_Task requirements:_ Copy everything from the line containing "What percentage is" down to the end of the records below, keeping each line exactly the same. Leave the pictures out of your copy.

[Dataset items]
_ _ _
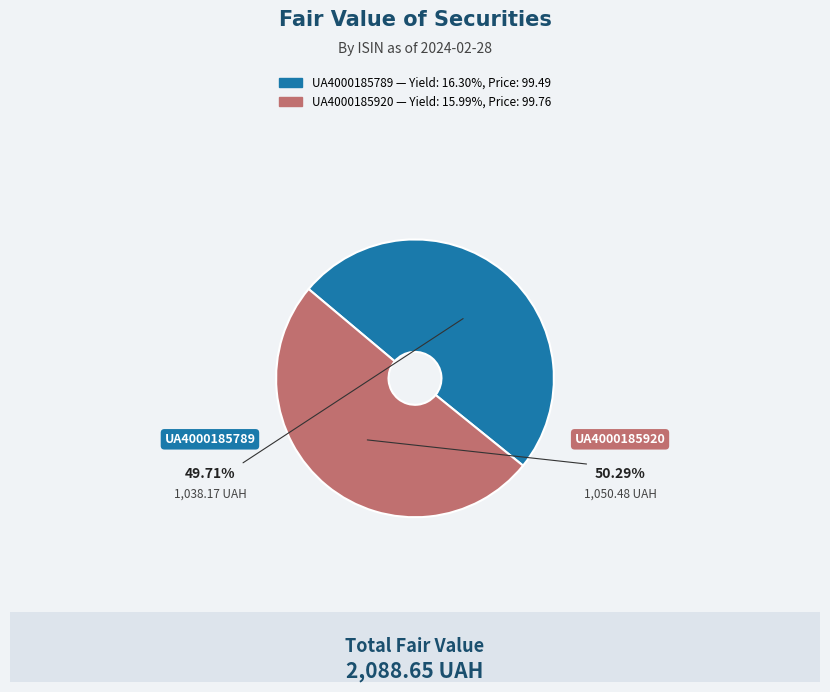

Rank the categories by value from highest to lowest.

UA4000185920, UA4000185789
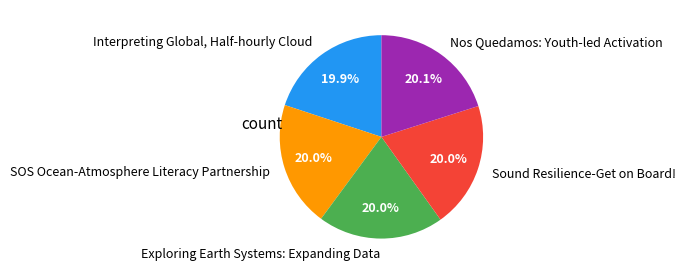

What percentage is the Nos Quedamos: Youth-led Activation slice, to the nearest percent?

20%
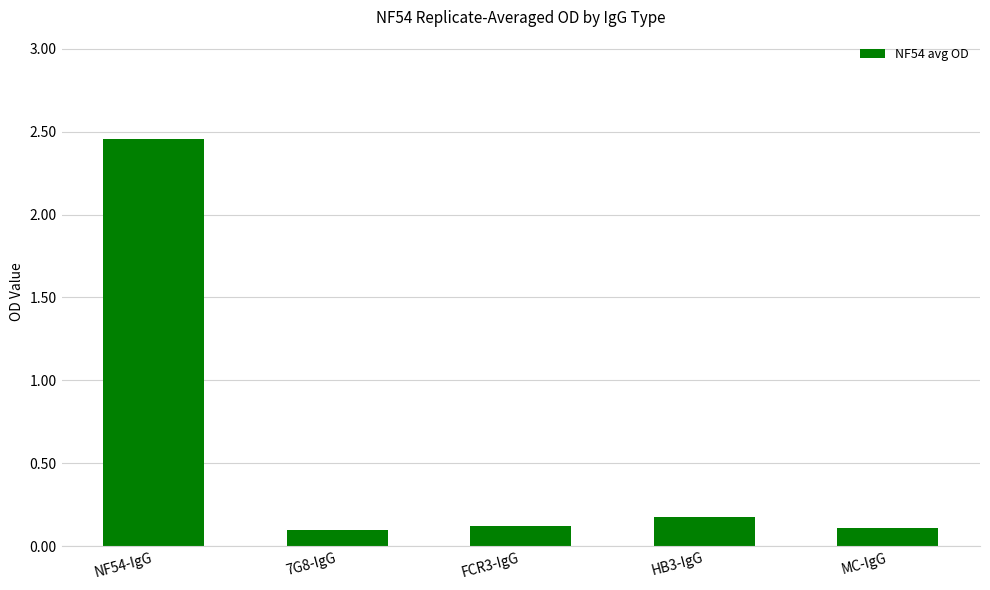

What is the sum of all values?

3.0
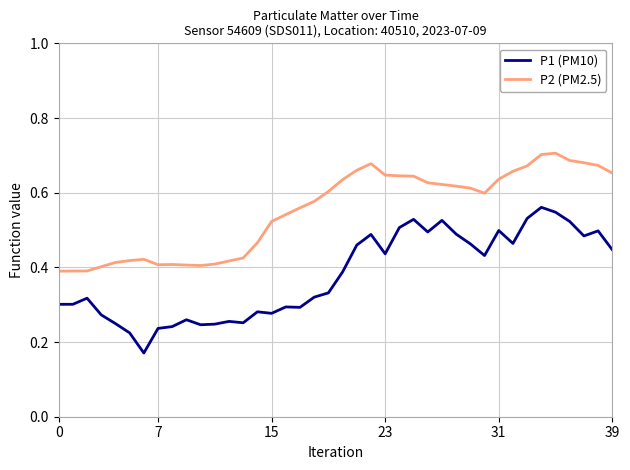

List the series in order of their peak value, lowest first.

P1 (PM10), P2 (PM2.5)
_ _ _
_Problem solution:_
What percentage is the Nos Quedamos: Youth-led Activation slice, to the nearest percent?

20%

What is the sum of all values?

3.0

List the series in order of their peak value, lowest first.

P1 (PM10), P2 (PM2.5)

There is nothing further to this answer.